Альфред Лукич, главный комментатор всего загадочного, уже был тут, подошел ко мне и вглядывался, будто ждал, что я его начну спрашивать.

– Вы же сказали позавчера, что он улетел? – Я кивнул в сторону Швейница.

– Я? Ничего я вам такого не говорил. Это мисс Дуглас улетела. О ней я вам и сказал. А этот и не думал никуда лететь. У него же планы на будущий круиз, куда он улетит?

– Ну а этот люкс, в который я переехал? Он же ведь в нем жил?

– Вы как с луны свалились! Он как жил, так и живет в своей каюте первого класса. У них разные каюты были. Она – в люксе, он – по другому борту, на шлюпочной.

Вот так. Теперь только и не хватало, чтобы он продолжал около Насти тереться. Теперь… Что значит теперь? – спросил я себя. Теперь, когда Дороти нет на судне, или теперь, когда я получил такое письмо от Оли? Я не мог сам себе ответить, и злость охватила меня.

– Что это вы так на них смотрите? – спросил Лукич. – У вас к господину Швейницу какие-нибудь вопросы?
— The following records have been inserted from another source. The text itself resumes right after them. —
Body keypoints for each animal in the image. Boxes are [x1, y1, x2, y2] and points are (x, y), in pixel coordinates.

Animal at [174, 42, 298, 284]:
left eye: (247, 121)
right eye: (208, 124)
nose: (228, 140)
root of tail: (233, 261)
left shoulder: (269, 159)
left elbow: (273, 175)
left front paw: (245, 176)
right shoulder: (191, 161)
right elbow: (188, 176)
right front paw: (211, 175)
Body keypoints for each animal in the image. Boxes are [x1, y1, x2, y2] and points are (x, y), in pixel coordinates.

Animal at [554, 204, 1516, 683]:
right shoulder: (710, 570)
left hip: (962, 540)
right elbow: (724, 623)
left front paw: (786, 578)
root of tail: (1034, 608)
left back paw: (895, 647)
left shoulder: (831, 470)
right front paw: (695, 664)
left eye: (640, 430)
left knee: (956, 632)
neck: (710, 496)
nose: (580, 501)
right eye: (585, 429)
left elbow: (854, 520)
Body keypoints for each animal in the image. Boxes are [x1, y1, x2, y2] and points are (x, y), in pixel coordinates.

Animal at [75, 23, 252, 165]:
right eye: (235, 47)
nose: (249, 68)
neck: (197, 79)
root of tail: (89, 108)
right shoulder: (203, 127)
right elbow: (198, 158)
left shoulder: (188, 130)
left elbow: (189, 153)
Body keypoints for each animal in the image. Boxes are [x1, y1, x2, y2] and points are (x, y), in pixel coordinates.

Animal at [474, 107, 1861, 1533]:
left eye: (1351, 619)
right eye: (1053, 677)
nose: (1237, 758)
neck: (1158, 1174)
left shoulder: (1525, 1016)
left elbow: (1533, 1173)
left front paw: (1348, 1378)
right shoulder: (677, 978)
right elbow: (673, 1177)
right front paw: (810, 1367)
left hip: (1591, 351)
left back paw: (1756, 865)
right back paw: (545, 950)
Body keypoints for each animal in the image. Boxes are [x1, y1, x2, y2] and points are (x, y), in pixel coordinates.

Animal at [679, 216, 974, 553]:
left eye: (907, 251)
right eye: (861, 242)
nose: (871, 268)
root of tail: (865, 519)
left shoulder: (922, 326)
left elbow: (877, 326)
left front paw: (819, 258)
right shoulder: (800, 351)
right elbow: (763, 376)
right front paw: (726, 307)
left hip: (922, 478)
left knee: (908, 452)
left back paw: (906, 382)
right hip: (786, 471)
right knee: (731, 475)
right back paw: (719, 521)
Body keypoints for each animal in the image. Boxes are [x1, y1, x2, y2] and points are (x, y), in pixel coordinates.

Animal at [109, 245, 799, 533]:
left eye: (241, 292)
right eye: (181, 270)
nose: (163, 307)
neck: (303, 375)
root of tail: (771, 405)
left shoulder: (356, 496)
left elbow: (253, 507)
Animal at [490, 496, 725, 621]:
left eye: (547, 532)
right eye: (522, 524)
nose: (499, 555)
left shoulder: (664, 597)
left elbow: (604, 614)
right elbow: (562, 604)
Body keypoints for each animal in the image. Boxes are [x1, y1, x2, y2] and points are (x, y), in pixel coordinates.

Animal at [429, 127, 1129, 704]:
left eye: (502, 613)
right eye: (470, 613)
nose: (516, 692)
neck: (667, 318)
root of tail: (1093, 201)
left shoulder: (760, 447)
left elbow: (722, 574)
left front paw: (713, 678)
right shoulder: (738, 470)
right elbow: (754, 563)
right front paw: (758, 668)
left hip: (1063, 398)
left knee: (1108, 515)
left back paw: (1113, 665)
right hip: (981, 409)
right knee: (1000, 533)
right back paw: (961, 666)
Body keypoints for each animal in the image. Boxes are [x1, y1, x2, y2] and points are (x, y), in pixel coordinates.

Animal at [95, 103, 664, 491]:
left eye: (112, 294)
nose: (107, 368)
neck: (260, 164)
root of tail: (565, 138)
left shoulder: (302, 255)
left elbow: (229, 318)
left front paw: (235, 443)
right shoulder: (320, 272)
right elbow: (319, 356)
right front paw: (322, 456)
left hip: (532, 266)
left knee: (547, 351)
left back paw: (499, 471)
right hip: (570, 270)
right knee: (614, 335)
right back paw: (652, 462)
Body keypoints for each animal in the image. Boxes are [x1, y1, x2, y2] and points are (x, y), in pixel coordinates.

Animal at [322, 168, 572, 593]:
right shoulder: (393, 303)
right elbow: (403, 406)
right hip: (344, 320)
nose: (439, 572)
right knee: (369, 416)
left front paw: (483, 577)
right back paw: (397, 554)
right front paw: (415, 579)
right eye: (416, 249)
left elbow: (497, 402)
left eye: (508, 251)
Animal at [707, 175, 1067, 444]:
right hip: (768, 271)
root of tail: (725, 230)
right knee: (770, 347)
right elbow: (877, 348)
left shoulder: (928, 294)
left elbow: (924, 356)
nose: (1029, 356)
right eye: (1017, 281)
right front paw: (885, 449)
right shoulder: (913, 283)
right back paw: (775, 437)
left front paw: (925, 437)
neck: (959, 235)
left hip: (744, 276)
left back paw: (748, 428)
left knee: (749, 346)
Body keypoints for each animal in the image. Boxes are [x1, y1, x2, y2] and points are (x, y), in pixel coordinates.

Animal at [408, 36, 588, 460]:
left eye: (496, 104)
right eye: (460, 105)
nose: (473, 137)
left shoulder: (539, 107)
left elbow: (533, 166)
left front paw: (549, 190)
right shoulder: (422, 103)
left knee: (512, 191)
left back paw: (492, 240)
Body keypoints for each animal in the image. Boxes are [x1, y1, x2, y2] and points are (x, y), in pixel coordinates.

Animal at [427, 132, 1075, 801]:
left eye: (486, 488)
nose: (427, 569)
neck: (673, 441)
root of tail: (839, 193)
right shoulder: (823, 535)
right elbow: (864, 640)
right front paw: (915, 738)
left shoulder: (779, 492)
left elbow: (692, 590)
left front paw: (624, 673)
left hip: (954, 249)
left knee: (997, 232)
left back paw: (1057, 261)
Я опомнился. Неужто у меня на лице все написано? В это время Настя, слава богу, отбилась от немца и ушла за распахивающиеся дверцы… А этот прилипчивый черт как ни в чем не бывало двинулся в нашу сторону. Я отвернулся от него, за столик как раз усаживался Олег – вот кого мне всегда было приятно видеть. Альфред Лукич наблюдал за мной с дьявольской усмешкой.

– И за что он вам только так не нравится? – спросил он.

– Что? Кто не нравится? – спросил Олег.

– Альфред Лукич полагает, что мне не нравится вон тот господин.

– А за что? – Олег, даже если бы он доподлинно знал все, что стоит между мной и Швейницем, все равно сделал бы вид, что ничего не знает. – Свидетельствую перед вами, Альфред Лукич, что Егор Петрович – человек миролюбивый.

Оба смеялись. Один едко, второй мягко.

50

Народу на мое новоселье собралось неожиданно много. И вдруг выяснилось, что уже давно хотели собраться среди своих. Всюду иностранцы да иностранцы. Значит, держи позвоночник по струнке. Оно вообще-то дисциплинирует, но надобны же передышки. Так за новоселье, друзья!